→ Exercise: State how many lines of the records include the word "cafernandezlo"; the reply is that number alone.

→ Records for this task:

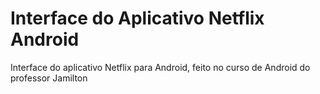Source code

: # Interface do Aplicativo Netflix Android

Interface do aplicativo Netflix para Android, feito no curso de Android do professor Jamilton

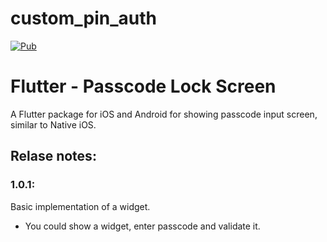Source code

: # custom_pin_auth

[![Pub](https://img.shields.io/pub/v/custom_pin_auth.svg)](https://pub.dartlang.org/packages/custom_pin_auth) 

# Flutter - Passcode Lock Screen

A Flutter package for iOS and Android for showing passcode input screen, similar to Native iOS.


## Relase notes:
### 1.0.1: 
Basic implementation of a widget.
- You could show a widget, enter passcode and validate it.



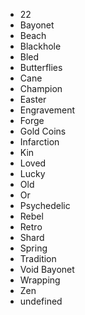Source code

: - 22
- Bayonet
- Beach
- Blackhole
- Bled
- Butterflies
- Cane
- Champion
- Easter
- Engravement
- Forge
- Gold Coins
- Infarction
- Kin
- Loved
- Lucky
- Old
- Or
- Psychedelic
- Rebel
- Retro
- Shard
- Spring
- Tradition
- Void Bayonet
- Wrapping
- Zen
- undefined
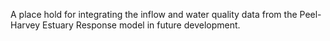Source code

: A place hold for integrating the inflow and water quality data from the Peel-Harvey Estuary Response model in future development.
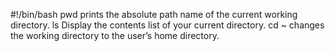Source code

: #!/bin/bash
pwd prints the absolute path name of the current working directory.
ls Display the contents list of your current directory.
cd ~  changes the working directory to the user’s home directory.

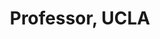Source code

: ---
name: Dennis Hong
title:  Professor, UCLA
image: /img/advisors/hong_dennis.jpg
link: https://www.romela.org
---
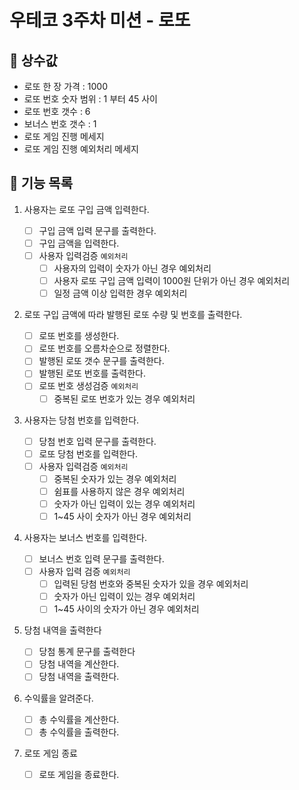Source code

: # 우테코 3주차 미션 - 로또

## 📌 상수값

- 로또 한 장 가격 : 1000
- 로또 번호 숫자 범위 : 1 부터 45 사이
- 로또 번호 갯수 : 6
- 보너스 번호 갯수 : 1
- 로또 게임 진행 메세지
- 로또 게임 진행 예외처리 메세지

## 📖 기능 목록

1. 사용자는 로또 구입 금액 입력한다.
   - [ ] 구입 금액 입력 문구를 출력한다.
   - [ ] 구입 금액을 입력한다.
   - [ ] 사용자 입력검증 `예외처리`
     - [ ] 사용자의 입력이 숫자가 아닌 경우 예외처리
     - [ ] 사용자 로또 구입 금액 입력이 1000원 단위가 아닌 경우 예외처리
     - [ ] 일정 금액 이상 입력한 경우 예외처리
2. 로또 구입 금액에 따라 발행된 로또 수량 및 번호를 출력한다.
   - [ ] 로또 번호를 생성한다.
   - [ ] 로또 번호를 오름차순으로 정렬한다.
   - [ ] 발행된 로또 갯수 문구를 출력한다.
   - [ ] 발행된 로또 번호를 출력한다.
   - [ ] 로또 번호 생성검증 `예외처리`
     - [ ] 중복된 로또 번호가 있는 경우 예외처리
3. 사용자는 당첨 번호를 입력한다.
   - [ ] 당첨 번호 입력 문구를 출력한다.
   - [ ] 로또 당첨 번호를 입력한다.
   - [ ] 사용자 입력검증 `예외처리`
     - [ ] 중복된 숫자가 있는 경우 예외처리
     - [ ] 쉼표를 사용하지 않은 경우 예외처리
     - [ ] 숫자가 아닌 입력이 있는 경우 예외처리
     - [ ] 1~45 사이 숫자가 아닌 경우 예외처리
4. 사용자는 보너스 번호를 입력한다.
   - [ ] 보너스 번호 입력 문구를 출력한다.
   - [ ] 사용자 입력 검증 `예외처리`
     - [ ] 입력된 당첨 번호와 중복된 숫자가 있을 경우 예외처리
     - [ ] 숫자가 아닌 입력이 있는 경우 예외처리
     - [ ] 1~45 사이의 숫자가 아닌 경우 예외처리
5. 당첨 내역을 출력한다
   - [ ] 당첨 통계 문구를 출력한다
   - [ ] 당첨 내역을 계산한다.
   - [ ] 당첨 내역을 출력한다.
6. 수익률을 알려준다.

   - [ ] 총 수익률을 계산한다.
   - [ ] 총 수익률을 출력한다.

7. 로또 게임 종료
   - [ ] 로또 게임을 종료한다.
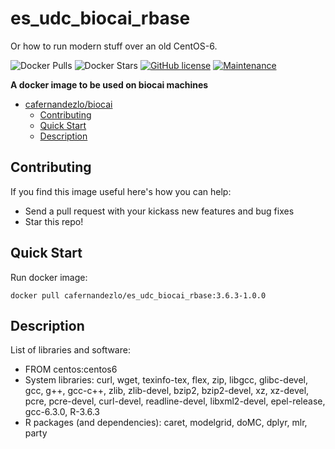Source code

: # es_udc_biocai_rbase

Or how to run modern stuff over an old CentOS-6.

![Docker Pulls](https://img.shields.io/docker/pulls/cafernandezlo/es_udc_biocai_rbase.svg)
![Docker Stars](https://img.shields.io/docker/stars/cafernandezlo/es_udc_biocai_rbase.svg)
[![GitHub license](https://img.shields.io/github/license/Naereen/StrapDown.js.svg)](https://github.com/Naereen/StrapDown.js/blob/master/LICENSE)
[![Maintenance](https://img.shields.io/badge/Maintained%3F-yes-green.svg)](https://GitHub.com/Naereen/StrapDown.js/graphs/commit-activity)

**A docker image to be used on biocai machines**

- [cafernandezlo/biocai](#cafernandezloes_udc_biocai_rbase)
	- [Contributing](#contributing)
	- [Quick Start](#quick-start)
	- [Description](#description)
## Contributing
If you find this image useful here's how you can help:

- Send a pull request with your kickass new features and bug fixes
- Star this repo!

## Quick Start

Run docker image:

	docker pull cafernandezlo/es_udc_biocai_rbase:3.6.3-1.0.0

## Description
List of libraries and software:

- FROM centos:centos6
- System libraries: curl, wget, texinfo-tex, flex, zip, libgcc, glibc-devel, gcc, g++, gcc-c++, zlib, zlib-devel, bzip2, bzip2-devel, xz, xz-devel, pcre, pcre-devel, curl-devel, readline-devel, libxml2-devel, epel-release, gcc-6.3.0, R-3.6.3
- R packages (and dependencies): caret, modelgrid, doMC, dplyr, mlr, party 

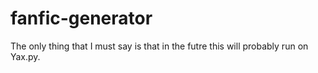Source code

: # fanfic-generator
The only thing that I must say is that in the futre this will probably run on Yax.py.
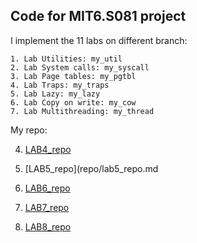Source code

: ## Code for MIT6.S081 project

I implement the 11 labs on different branch:

	1. Lab Utilities: my_util
	2. Lab System calls: my_syscall
	3. Lab Page tables: my_pgtbl
	4. Lab Traps: my_traps
	5. Lab Lazy: my_lazy
	6. Lab Copy on write: my_cow
	7. Lab Multithreading: my_thread


My repo:

4. [LAB4_repo](repo/lab4_repo.md)

5. [LAB5_repo](repo/lab5_repo.md

6. [LAB6_repo](repo/lab6_repo.md)

7. [LAB7_repo](repo/lab7_repo.md)

8. [LAB8_repo](repo/lab8_repo.md)
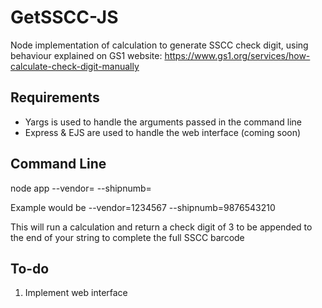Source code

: # GetSSCC-JS
Node implementation of calculation to generate SSCC check digit, using behaviour explained on GS1 website: https://www.gs1.org/services/how-calculate-check-digit-manually

## Requirements

* Yargs is used to handle the arguments passed in the command line
* Express & EJS are used to handle the web interface (coming soon)

## Command Line
node app --vendor=<your vendor ID number> --shipnumb=<pallet identifier>

Example would be --vendor=1234567 --shipnumb=9876543210

This will run a calculation and return a check digit of 3 to be appended to the end of your string to complete the full SSCC barcode
  
## To-do
1. Implement web interface
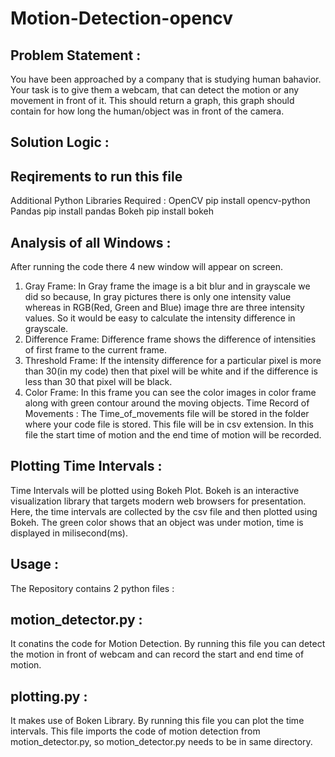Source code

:# Motion-Detection-opencv

## Problem Statement :
You have been approached by a company that is studying human bahavior. Your task is to give them a webcam, that can detect the motion or any movement in front of it. This should return a graph, this graph should contain for how long the human/object was in front of the camera.

## Solution Logic :

## Reqirements to run this file
Additional Python Libraries Required :
OpenCV
   pip install opencv-python
Pandas
   pip install pandas
Bokeh
  pip install bokeh
## Analysis of all Windows :
After running the code there 4 new window will appear on screen.

1. Gray Frame:
In Gray frame the image is a bit blur and in grayscale we did so because, In gray pictures there is only one intensity value whereas in RGB(Red, Green and Blue) image thre are three intensity values. So it would be easy to calculate the intensity difference in grayscale.
2. Difference Frame:
Difference frame shows the difference of intensities of first frame to the current frame.
3. Threshold Frame:
If the intensity difference for a particular pixel is more than 30(in my code) then that pixel will be white and if the difference is less than 30 that pixel will be black.
4. Color Frame:
In this frame you can see the color images in color frame along with green contour around the moving objects.
Time Record of Movements :
The Time_of_movements file will be stored in the folder where your code file is stored. This file will be in csv extension. In this file the start time of motion and the end time of motion will be recorded.

## Plotting Time Intervals :
Time Intervals will be plotted using Bokeh Plot. Bokeh is an interactive visualization library that targets modern web browsers for presentation. Here, the time intervals are collected by the csv file and then plotted using Bokeh. The green color shows that an object was under motion, time is displayed in milisecond(ms).

## Usage :
The Repository contains 2 python files :

## motion_detector.py :
It conatins the code for Motion Detection. By running this file you can detect the motion in front of webcam and can record the start and end time of motion.
## plotting.py :
It makes use of Boken Library. By running this file you can plot the time intervals. This file imports the code of motion detection from motion_detector.py, so motion_detector.py needs to be in same directory.
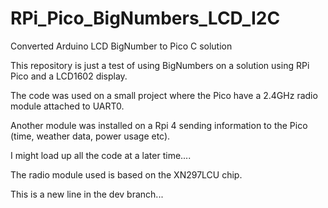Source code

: # RPi_Pico_BigNumbers_LCD_I2C
Converted Arduino LCD BigNumber to Pico C solution

This repository is just a test of using BigNumbers on a solution using RPi Pico and a LCD1602 display.

The code was used on a small project where the Pico have a 2.4GHz radio module attached to UART0.

Another module was installed on a Rpi 4 sending information to the Pico (time, weather data, power usage etc).

I might load up all the code at a later time....

The radio module used is based on the XN297LCU chip.

This is a new line in the dev branch...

→ Final answer: 4